YOUR TASK
Reproduce every line of the records below word for word, leaving out the pictures.

Data entries
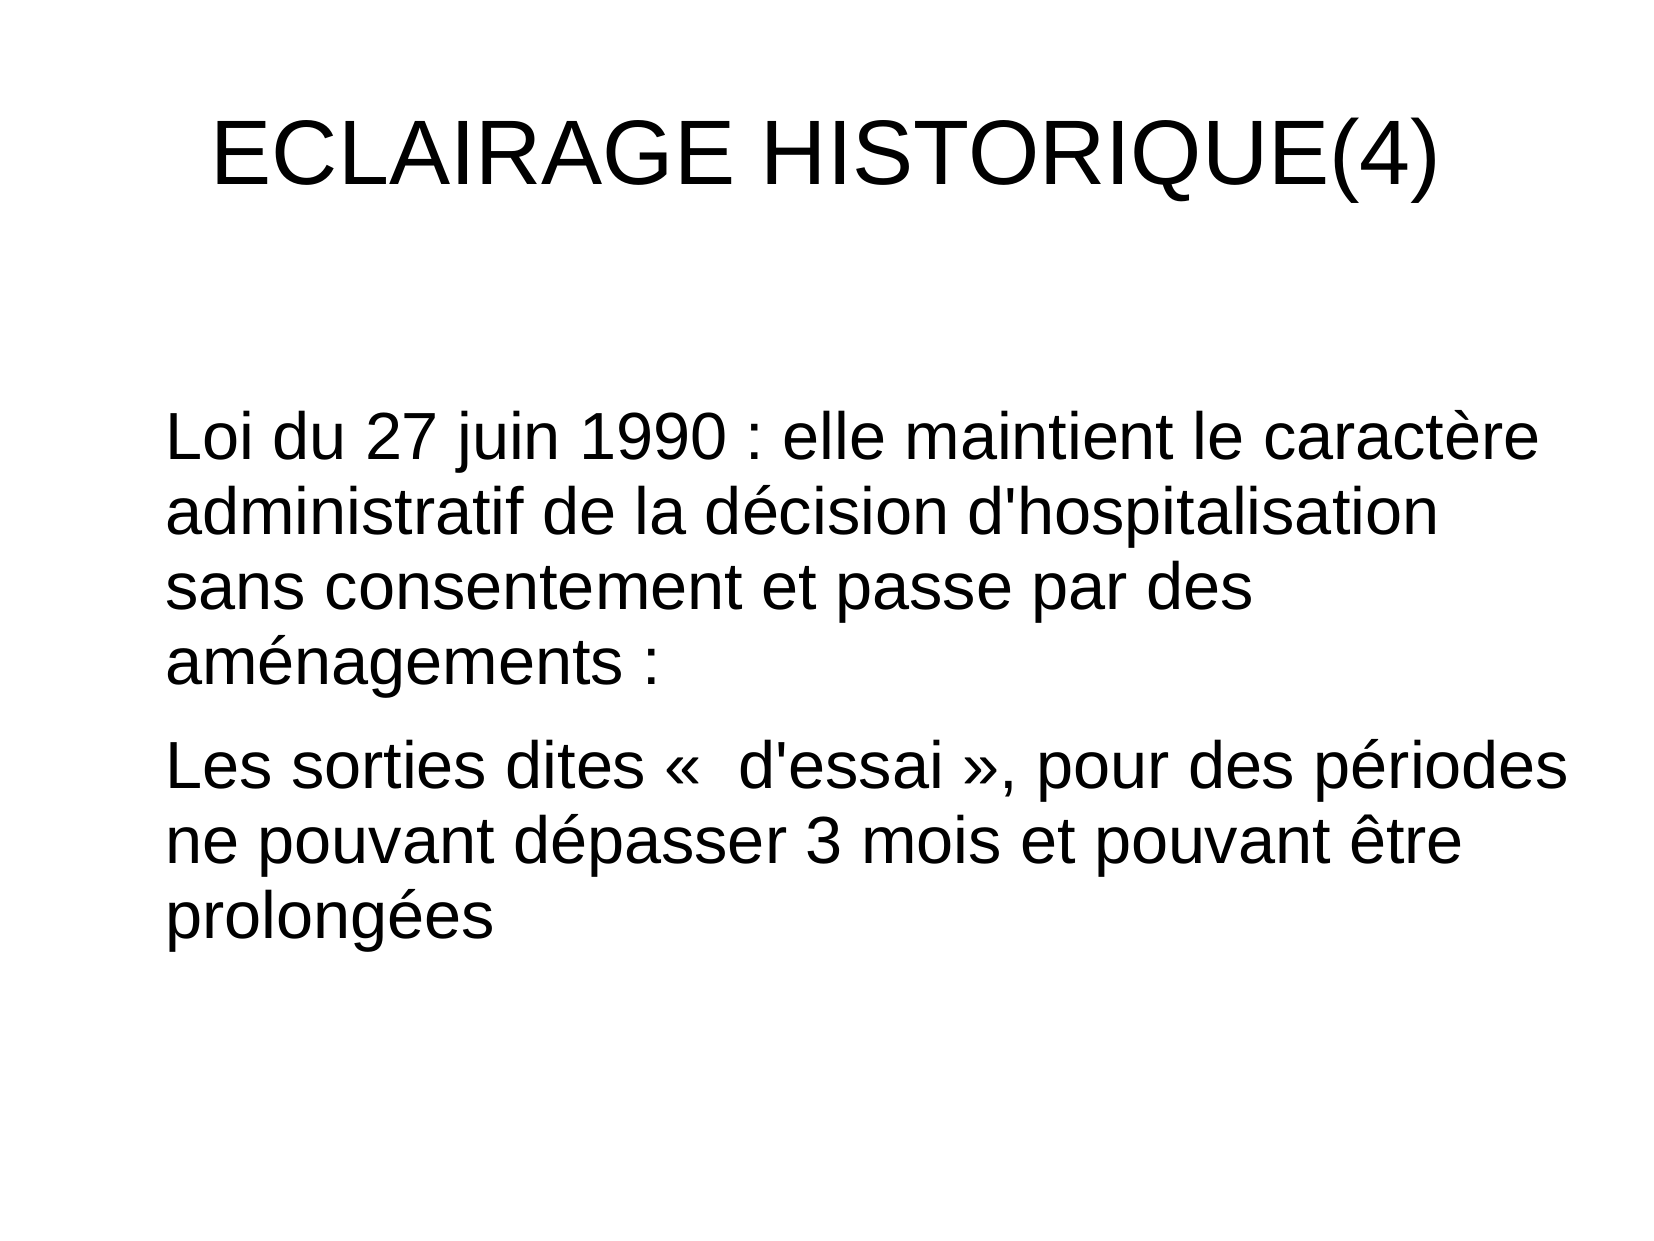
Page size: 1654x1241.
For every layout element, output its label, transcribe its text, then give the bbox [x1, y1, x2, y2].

title ECLAIRAGE HISTORIQUE(4) [82, 49, 1571, 257]
list Loi du 27 juin 1990 : elle maintient le caractère administratif de la décision d'hospitalisation sans consentement et passe par des aménagements : Les sorties dites « d'essai », pour des périodes ne pouvant dépasser 3 mois et pouvant être prolongées [94, 295, 1583, 1159]
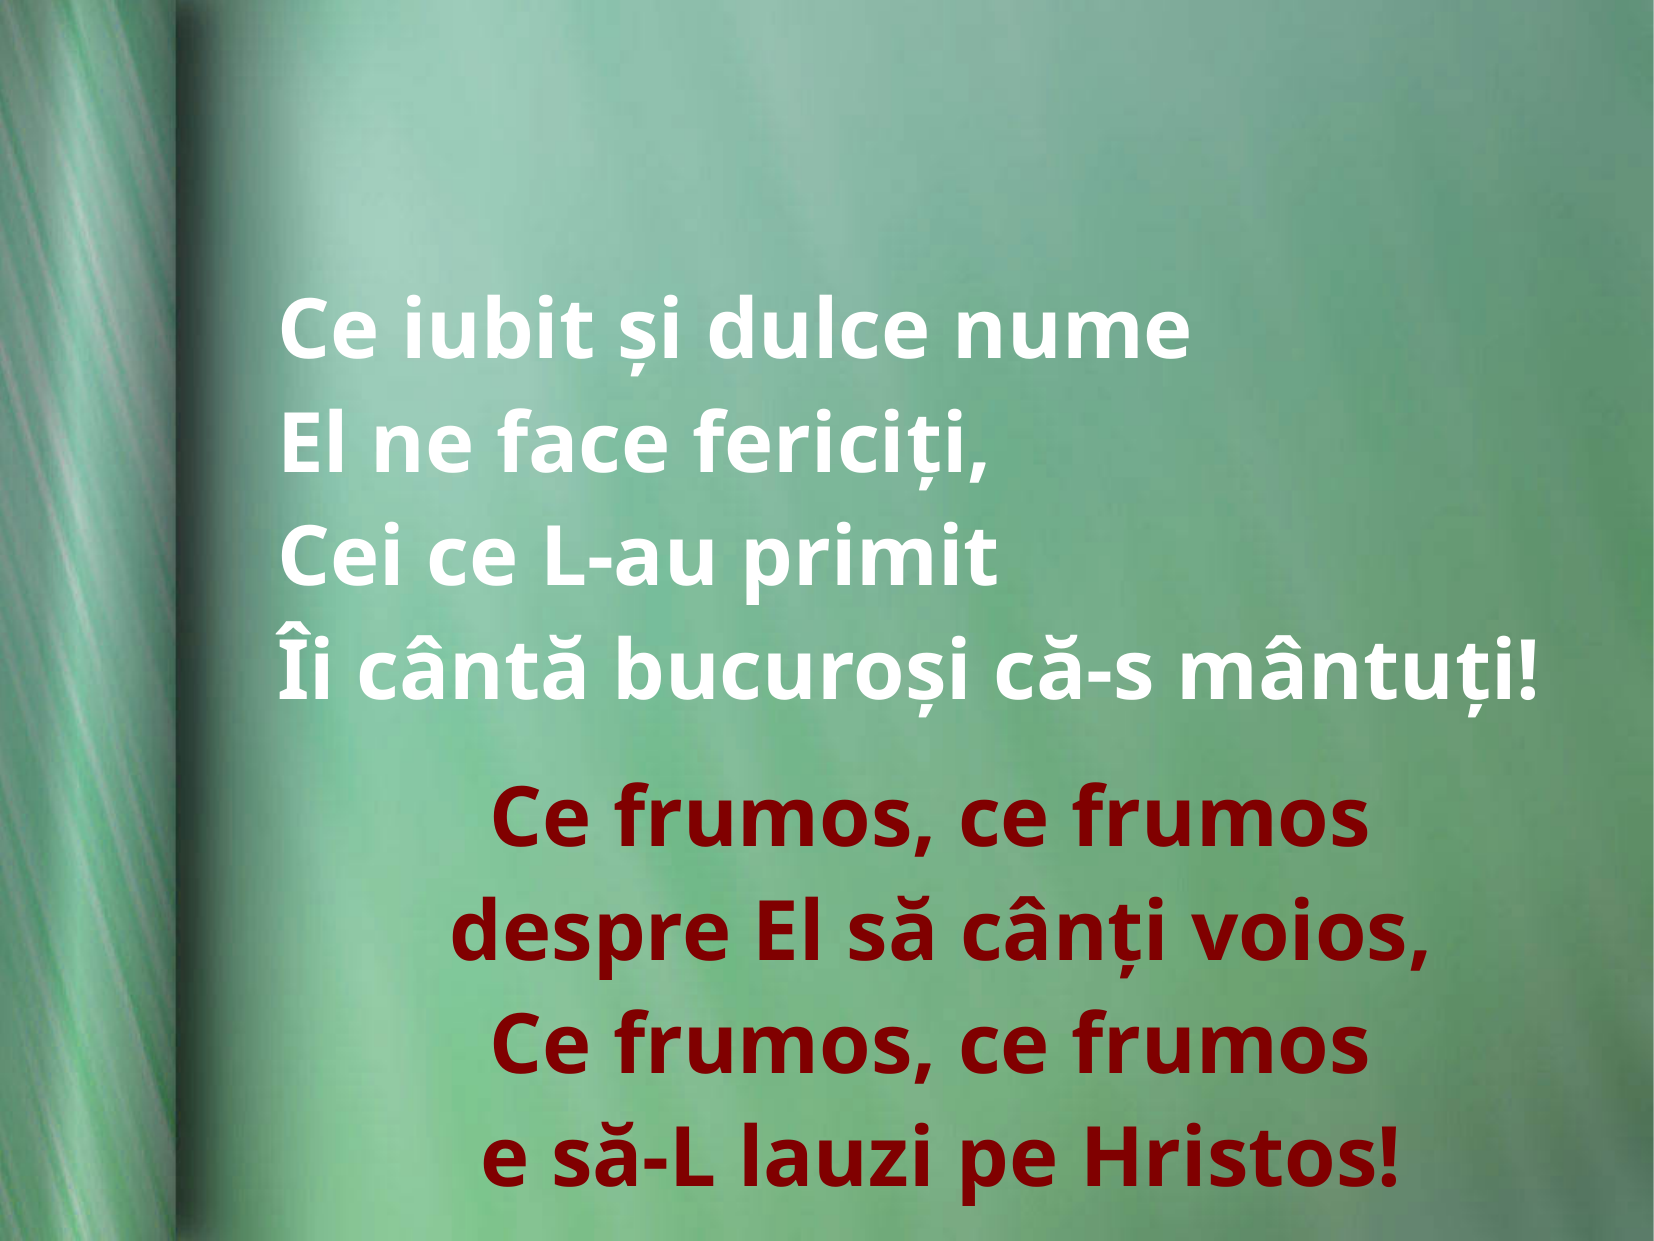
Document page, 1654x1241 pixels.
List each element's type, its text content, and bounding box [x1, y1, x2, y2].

text_box Ce iubit şi dulce nume El ne face fericiţi, Cei ce L-au primit Îi cântă bucuroşi că-s mântuţi! [262, 262, 1606, 684]
picture [0, 0, 1654, 1241]
text_box Ce frumos, ce frumos despre El să cânți voios, Ce frumos, ce frumos e să-L lauzi pe Hristos! [269, 750, 1613, 1171]
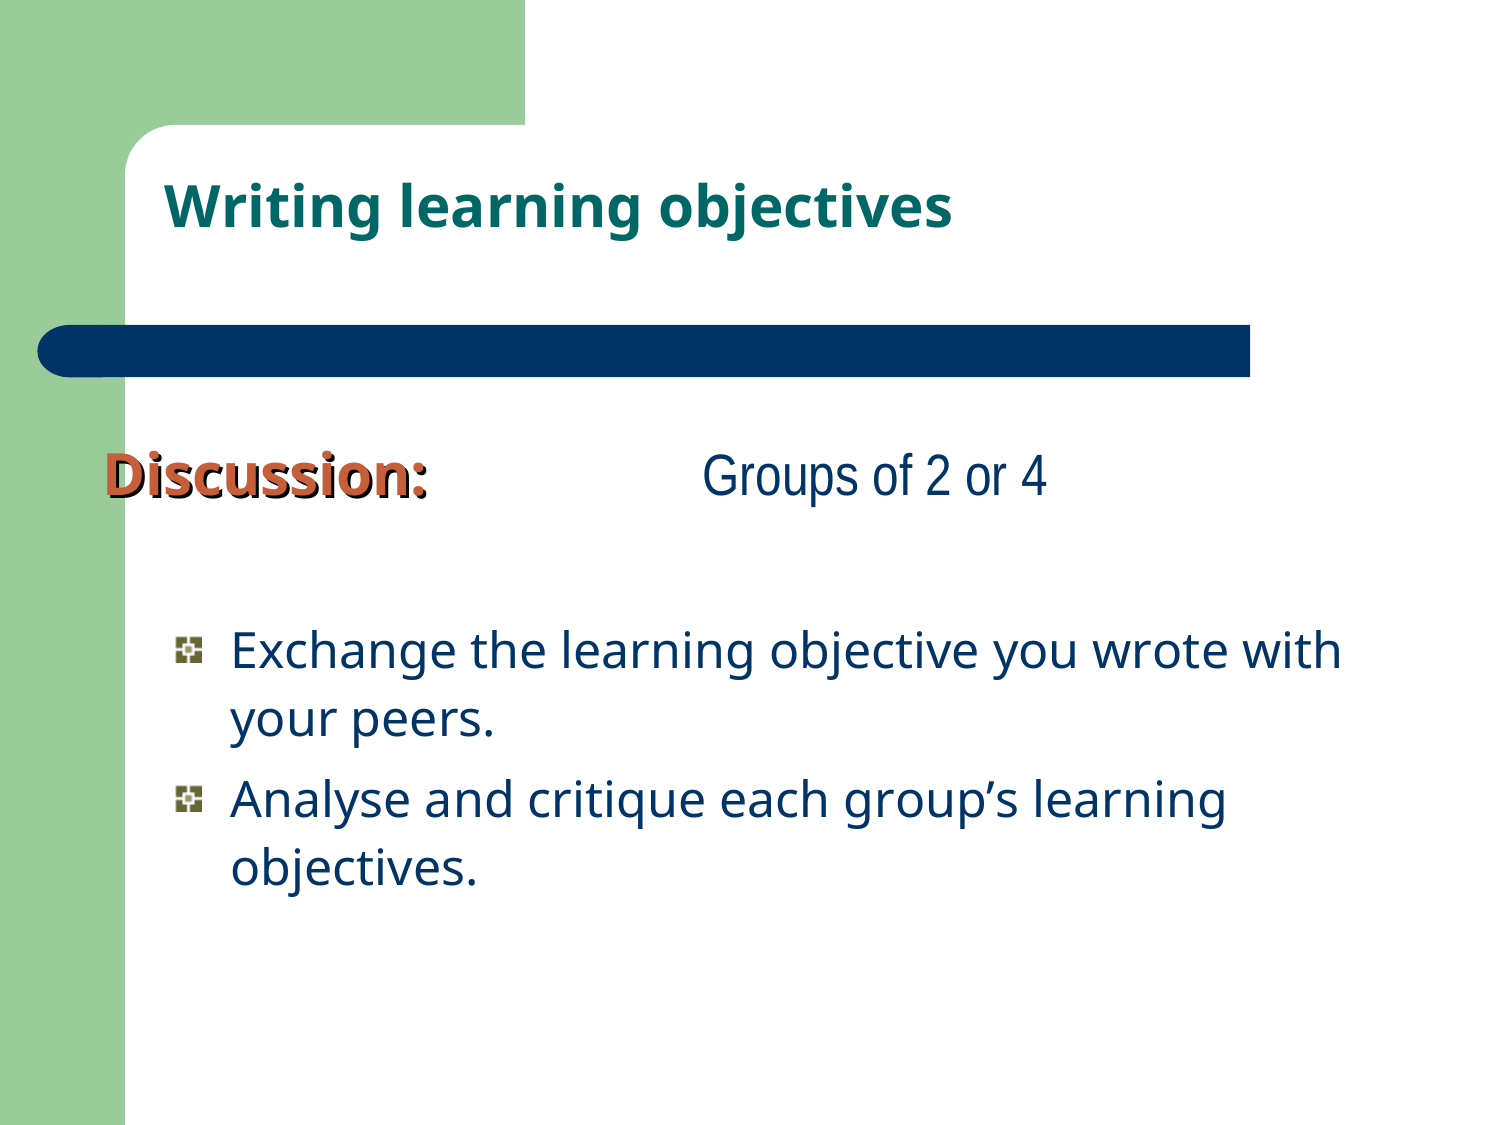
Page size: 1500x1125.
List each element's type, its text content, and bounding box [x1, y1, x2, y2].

title Writing learning objectives [149, 162, 1463, 250]
list Exchange the learning objective you wrote with your peers. Analyse and critique each group’s learning objectives. [159, 538, 1360, 1027]
text_box Discussion: Groups of 2 or 4 [87, 437, 1076, 516]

OUTPUT FOR THIS EXERCISE
Page size: 1654x1241.
For every layout element, output its label, transcribe its text, then give the bbox [x1, y1, x2, y2].

title ECLAIRAGE HISTORIQUE(4) [82, 49, 1571, 257]
list Loi du 27 juin 1990 : elle maintient le caractère administratif de la décision d'hospitalisation sans consentement et passe par des aménagements : Les sorties dites « d'essai », pour des périodes ne pouvant dépasser 3 mois et pouvant être prolongées [94, 295, 1583, 1159]
Document page, 1654x1241 pixels.
List each element's type, its text content, and bounding box [x1, y1, x2, y2].

text_box Ce iubit şi dulce nume El ne face fericiţi, Cei ce L-au primit Îi cântă bucuroşi că-s mântuţi! [262, 262, 1606, 684]
picture [0, 0, 1654, 1241]
text_box Ce frumos, ce frumos despre El să cânți voios, Ce frumos, ce frumos e să-L lauzi pe Hristos! [269, 750, 1613, 1171]
Page size: 1500x1125.
List each element's type, its text content, and bounding box [x1, y1, x2, y2].

title Writing learning objectives [149, 162, 1463, 250]
list Exchange the learning objective you wrote with your peers. Analyse and critique each group’s learning objectives. [159, 538, 1360, 1027]
text_box Discussion: Groups of 2 or 4 [87, 437, 1076, 516]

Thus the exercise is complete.